17 He will regard the prayer of the destitute, and not despise their prayer.
18 This shall be written for the generation to come, and the people which shall be created shall praise the LORD.
19 For He hath looked down from the height of His sanctuary; from heaven did the LORD behold the earth,
20 to hear the groaning of the prisoner, to loose those that are appointed to death,
21 to declare the name of the LORD in Zion, and His praise in Jerusalem,
22 when people are gathered together, and the kingdoms, to serve the LORD.
23 He weakened my strength on the way; He shortened my days.
24 I said, “O my God, take me not away in the midst of my days; Thy years are throughout all generations.
25 Of old hast Thou laid the foundation of the earth, and the heavens are the work of Thy hands.
26 They shall perish, but Thou shalt endure; yea, all of them shall wax old like a garment; and as a vesture shalt Thou change them, and they shall be changed.
27 But Thou art the same, and Thy years shall have no end.

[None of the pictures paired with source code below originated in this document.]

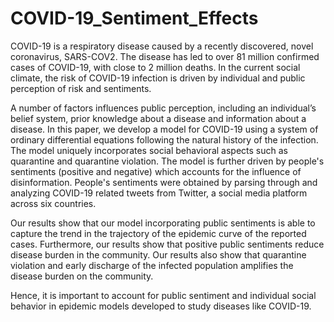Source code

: # COVID-19_Sentiment_Effects
COVID-19 is a respiratory disease caused by a recently discovered, novel coronavirus, SARS-COV2. The disease has led to over 81 million confirmed cases of COVID-19, with close to 2 million deaths. In the current social climate, the risk of COVID-19 infection is driven by individual and public perception of risk and sentiments. 

A number of factors influences public perception, including an individual’s belief system, prior knowledge about a disease and information about a disease. In this paper, we develop a model for COVID-19 using a system of ordinary differential equations following the natural history of the infection. The model uniquely incorporates social behavioral aspects such as quarantine and quarantine violation. The model is further driven by  people's sentiments (positive and negative) which accounts for the influence of disinformation. People's sentiments were obtained by parsing through and analyzing COVID-19 related tweets from Twitter, a social media platform across six countries. 

Our results show that our model incorporating public sentiments is able to capture the trend in the trajectory of the epidemic curve of the reported cases. Furthermore, our results show that positive public sentiments reduce disease burden in the community. Our results also show that quarantine violation and early discharge of the infected population amplifies the disease burden on the community. 

Hence, it is important to account for public sentiment and individual social behavior in epidemic models developed to study diseases like COVID-19.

28 The children of Thy servants shall continue, and their seed shall be established before Thee.”
What a fabulous passage of hope. Our times are truly secure in God’s hands. He is our Ethan and endures forever in might. He hears our prayers and does not take us away in the midst of our days. We get to live out all our days. There is no such thing a life cut too short. Each person gets to live out their full life. Even little babies. Because God is our stability and our eternal power our seed will be established before him.